Question

R DESeq: What exactly is Variance Stabilizating Transformation?

6

Entering edit mode

10.7 years ago

komal.rathi ★ 4.1k

I have been using the DESeq VST method on gene counts produced by Htseq-count as follows:

cds <- newCountDataSet(countData = dat, conditions = factor(conditions))
cds <- estimateSizeFactors(cds)
cds <- estimateDispersions(cds, sharingMode = "gene-est-only", method = "pooled", fitType = "local")
vst <- getVarianceStabilizedData(cds)

But honestly, I do not understand what exactly the getVarianceStabilizedData() function does. Can someone explain in simple terms:

Why is it necessary to normalize raw count data? Why can't we use the raw count data?
How exactly are we normalizing the raw count data using getVarianceStabilizedData() function?
Should the conditions parameter in the newCountDataSet() function match the conditions between which you want to find differentially expressed genes? For e.g. I have both cases & controls as well as males & females. So should I include both the information in the conditions parameter or just cases & controls?

I know these questions can be searched for easily, and I did. But I want a simple explanation from someone who uses these methods regularly to clear my concepts.

R DESeq VST • 31k views

ADD COMMENT • link updated 3.4 years ago by Ram 45k • written 10.7 years ago by komal.rathi ★ 4.1k

0

Entering edit mode

For question 1, do you mean in the sense of variance stabilization or in the sense of library size? Also, have you read the DESeq paper (and the DESeq2 preprint, since you should switch to DESeq2 if possible)?

ADD REPLY • link 10.7 years ago by Devon Ryan 105k

0

Entering edit mode

I meant in terms of both the stabilization & library size. I did not read the published paper but did read the Reference Manual and there is a paragraph explaining VST but there are statistical terms which are do not quite understand (like a gene's dispersion, Poisson noise etc). But I will look at the DESeq paper now that you have mentioned it. Thanks!

ADD REPLY • link updated 3.4 years ago by Ram 45k • written 10.7 years ago by komal.rathi ★ 4.1k

0

Entering edit mode

If you're familiar with terms like "variance" or "standard deviation" as well as what a Poisson distribution is, then at least those terms can be translated to something you're more familiar with. If not, then you'd be well served to just take a decent statistics class, since a lot of things will be pretty tough going otherwise.

ADD REPLY • link 10.7 years ago by Devon Ryan 105k

Ram · Accepted Answer · 2014-08-11

The vignettes in DESeq2 (which you should prefer using these days) describe these things and why you'd want to use them, under these sections:

http://bioconductor.org/packages/release/bioc/vignettes/DESeq2/inst/doc/DESeq2.pdf Under "Data transformations and visualization; and
http://bioconductor.org/packages/release/bioc/vignettes/DESeq2/inst/doc/beginner.pdf Under "working with rlog-transformed data"

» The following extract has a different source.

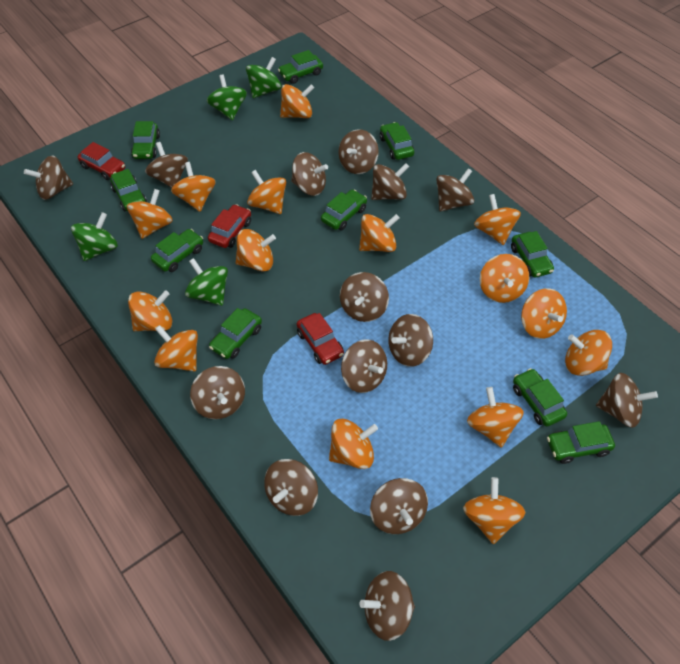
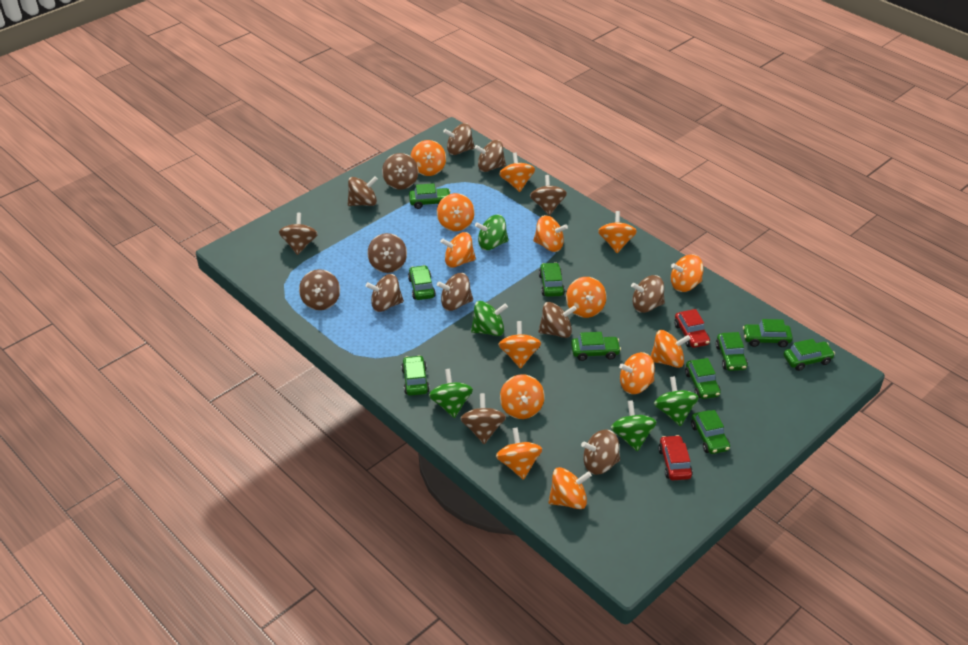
green spinning top: [71,212,118,261] [185,258,228,306] [207,74,247,120] [246,57,281,98] = 4 -> [429,369,473,418] [471,301,508,336] [475,214,509,250] [611,400,657,451] [654,376,699,426] = 5
orange spinning top: [127,189,173,239] [128,290,172,331] [154,325,198,371] [171,162,216,212] [236,229,276,272] [247,170,286,214] [280,84,314,118] [329,419,378,469] [359,214,399,252] [463,477,526,544] [467,387,524,448] [474,194,521,245] [480,254,529,303] [521,288,567,339] [565,330,612,376] = 15 -> [411,140,446,176] [437,193,474,231] [440,232,476,268] [496,427,542,480] [498,321,541,369] [499,152,535,192] [500,374,545,419] [533,215,568,252] [548,467,592,509] [566,277,606,318] [598,211,637,253] [619,352,655,394] [651,330,691,368] [671,254,704,292] = 14
red car: [78,142,125,180] [208,204,251,248] [297,313,344,365] = 3 -> [658,435,693,480] [674,309,710,348] = 2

The main image you want to have in your mind is the one in Figure 3 of the first link. The point of these transforms is to reduce (ideally eliminate) dependence of the variance on the mean. The second link above has this paragraph which sums things up quite nicely:

Many common statistical methods for exploratory analysis of multidimensional data, especially methods for clustering and ordination (e.g., principal-component analysis and the like), work best for (at least approximately) homoskedastic data; this means that the variance of an observable quantity (i.e., here, the expression strength of a gene) does not depend on the mean. In RNA-Seq data, however, variance grows with the mean.

You should prefer to use these when you are doing downstream analysis on your count data that doesn't involve testing for differential expression using the statistical methods developed for count data. These scenarios include doing things like clustering, or PCA over your expression data or using the data as input to another machine learning algorithm.

Take the time to read the two vignettes above, as well as the DESeq2 preprint to get a better understanding of this (and many other things related to differential expression analysis with this software) ... the authors have gone to great lengths to document their software and methodology quite thoroughly.